DPO: The Simpler Alternative
Direct Preference Optimisation (DPO), introduced in 2023, achieves RLHF-level alignment without the separate reward model or RL optimisation loop. It reformulates the RLHF objective as a supervised classification problem directly on the preference pairs. DPO is simpler, more stable, and nearly as effective — most open-source fine-tuned models (Llama 3 Instruct, Mistral Instruct) now use DPO or its variants.
12Evaluation & Hallucination: Knowing When Your AI Is Actually Working
Evaluation is widely considered the hardest unsolved problem in LLM engineering. Unlike traditional software where a test either passes or fails, LLM outputs exist on a spectrum of quality — and that quality depends on the user's intent, the task, and often the cultural context. Getting evaluation right is what separates AI products that ship reliably from those that require constant firefighting.
Reference-Based Metrics
BLEU (Bilingual Evaluation Understudy) and ROUGE measure n-gram overlap between the model output and a human reference. They're cheap and automatic, making them useful for machine translation and summarisation benchmarks. Their weakness: a response can score 0 BLEU while being semantically identical to the reference (just paraphrased), or score high BLEU while being factually wrong.
LLM-as-Judge
The dominant modern approach: use a powerful LLM (GPT-4o, Claude Opus) to score model outputs on dimensions like correctness, helpfulness, conciseness, and safety. This scales to thousands of samples without human raters and correlates well with human judgement (typically 80–85% agreement). The key risk is judge bias — LLMs tend to prefer longer, verbose answers and responses from the same model family.

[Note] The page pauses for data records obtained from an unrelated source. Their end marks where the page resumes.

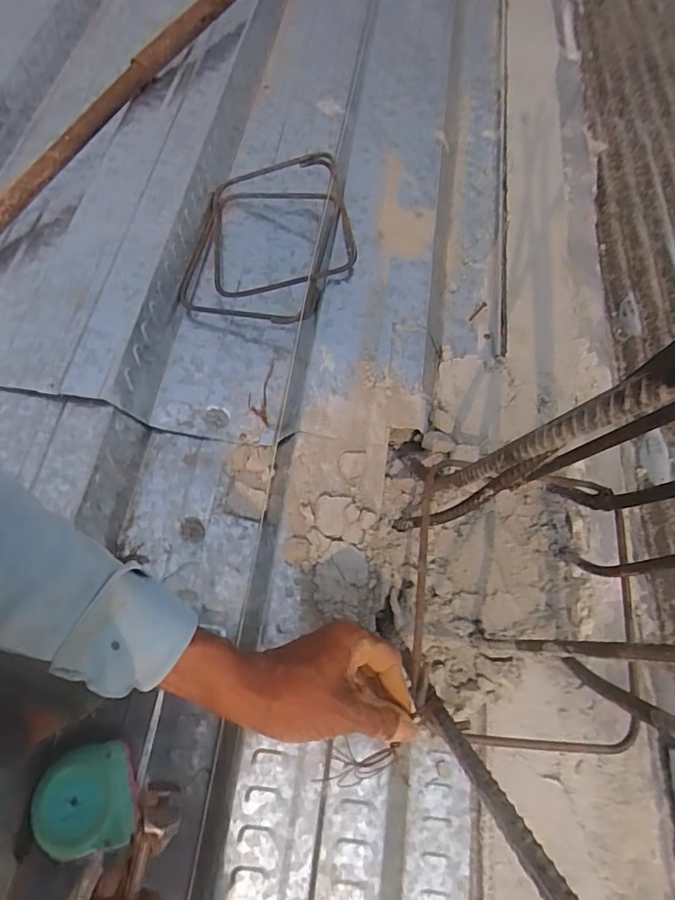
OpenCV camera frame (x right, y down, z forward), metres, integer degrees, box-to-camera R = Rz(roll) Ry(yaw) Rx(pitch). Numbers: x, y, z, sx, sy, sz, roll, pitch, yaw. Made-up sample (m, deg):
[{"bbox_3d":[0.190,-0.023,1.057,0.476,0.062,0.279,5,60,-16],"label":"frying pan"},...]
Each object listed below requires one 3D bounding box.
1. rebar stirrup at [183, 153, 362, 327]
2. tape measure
[{"bbox_3d":[-0.079,-0.290,0.678,0.212,0.057,0.280,9,66,2],"label":"rebar stirrup"},{"bbox_3d":[-0.207,0.293,0.428,0.073,0.043,0.076,-16,68,-9],"label":"tape measure"}]

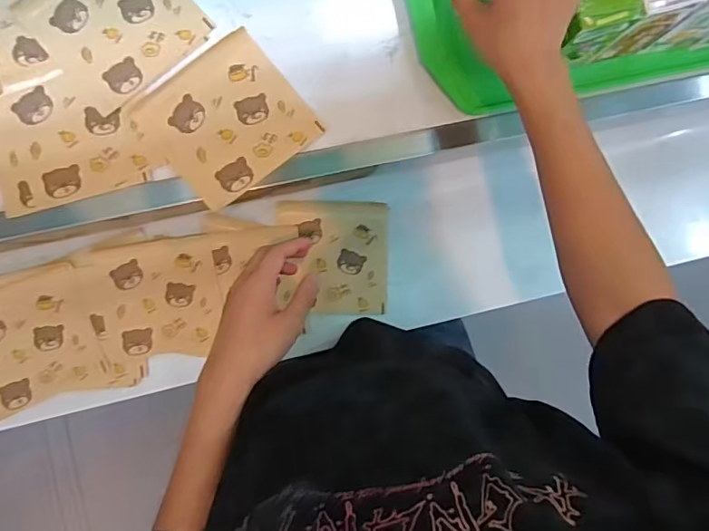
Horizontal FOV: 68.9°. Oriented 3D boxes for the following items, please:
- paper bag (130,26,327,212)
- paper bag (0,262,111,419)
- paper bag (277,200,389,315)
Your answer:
[{"bbox_3d":[-0.130,-0.155,0.540,0.147,0.014,0.142,-38,92,-7],"label":"paper bag"},{"bbox_3d":[-0.423,0.106,0.621,0.221,0.014,0.140,-23,90,-7],"label":"paper bag"},{"bbox_3d":[-0.026,-0.010,0.672,0.138,0.011,0.144,0,89,-8],"label":"paper bag"}]

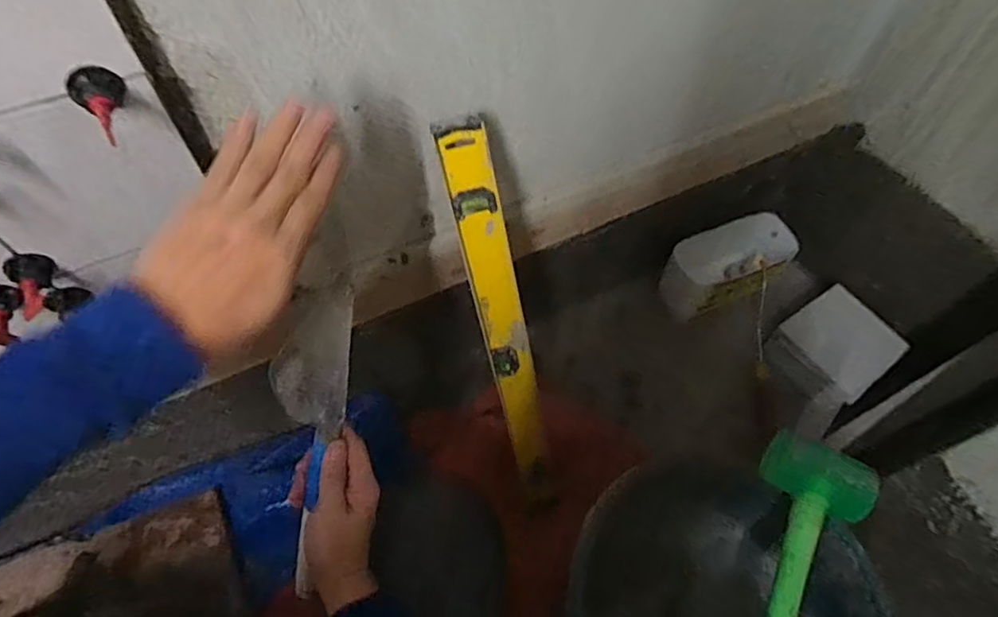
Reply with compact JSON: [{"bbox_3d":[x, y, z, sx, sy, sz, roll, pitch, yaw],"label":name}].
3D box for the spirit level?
[{"bbox_3d":[0.014,0.059,0.733,0.050,0.587,0.030,-23,35,-15],"label":"spirit level"}]

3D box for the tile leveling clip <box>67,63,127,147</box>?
[{"bbox_3d":[-0.251,-0.131,0.374,0.030,0.029,0.046,-33,66,-20],"label":"tile leveling clip"}]

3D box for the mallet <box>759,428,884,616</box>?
[{"bbox_3d":[0.262,0.283,0.522,0.093,0.051,0.343,24,61,12],"label":"mallet"}]

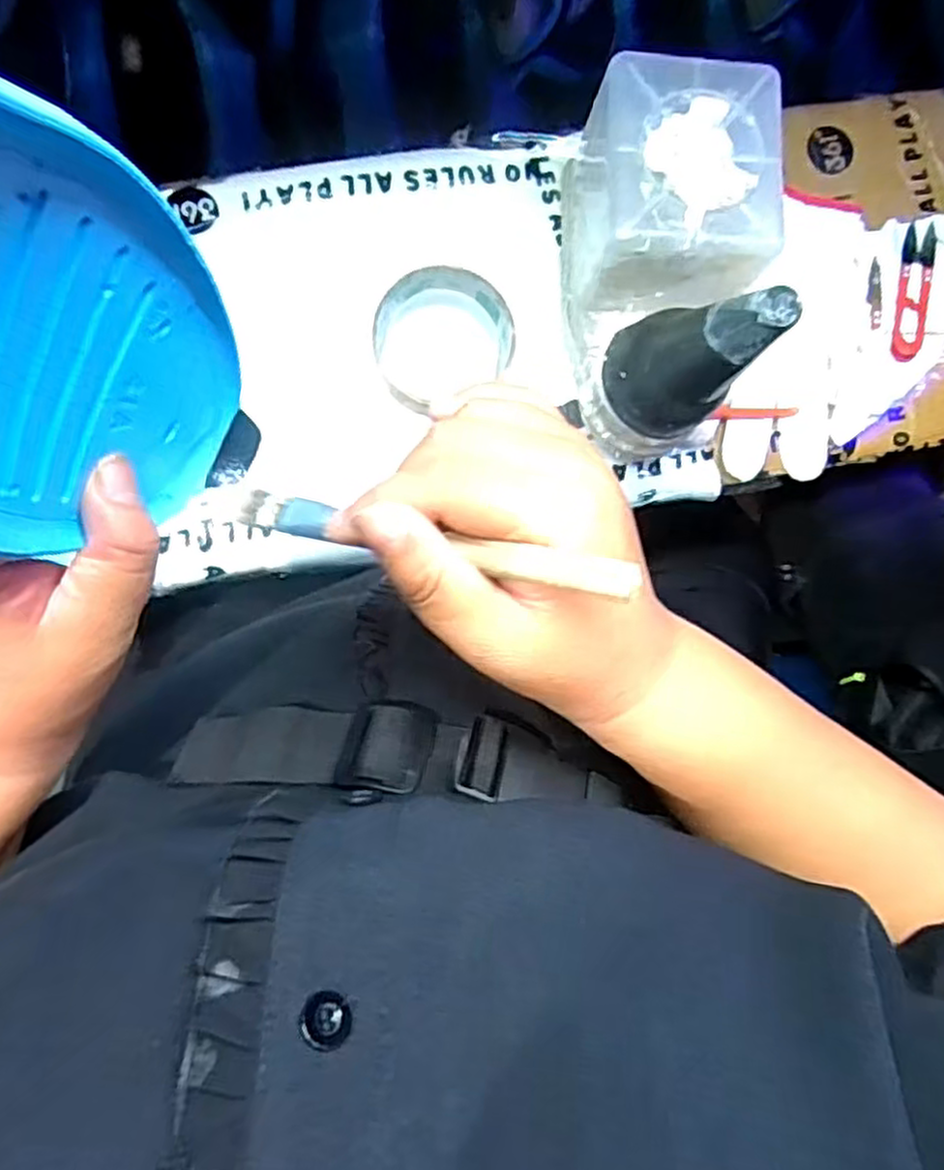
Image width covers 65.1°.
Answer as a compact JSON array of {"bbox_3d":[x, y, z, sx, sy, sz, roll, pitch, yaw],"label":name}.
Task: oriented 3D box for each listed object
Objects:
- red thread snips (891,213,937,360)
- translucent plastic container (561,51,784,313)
[{"bbox_3d":[0.301,-0.200,0.500,0.022,0.010,0.102,13,88,-7],"label":"red thread snips"},{"bbox_3d":[0.109,-0.222,0.435,0.097,0.112,0.119,3,89,-7],"label":"translucent plastic container"}]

RAG-Specific Evaluation: RAGAs
RAGAs (Retrieval Augmented Generation Assessment) is the standard evaluation framework for RAG systems. It measures four dimensions without requiring human labels: Faithfulness (does the answer contain only facts from the retrieved context?), Answer Relevancy (does the answer address the question?), Context Precision (how relevant are the retrieved chunks to the question?), and Context Recall (did we retrieve all the relevant chunks?).
What to Study Next
Beyond the 12 concepts above, strong candidates in 2026 are expected to have working knowledge of context window management (KV cache, sliding window attention, positional encoding variants like RoPE and ALiBi), model serving infrastructure (vLLM, TGI, ONNX Runtime for inference optimisation), and AI safety basics (red-teaming, jailbreaking patterns, constitutional constraints). These topics appear in senior interviews at AI-first companies and frontier labs.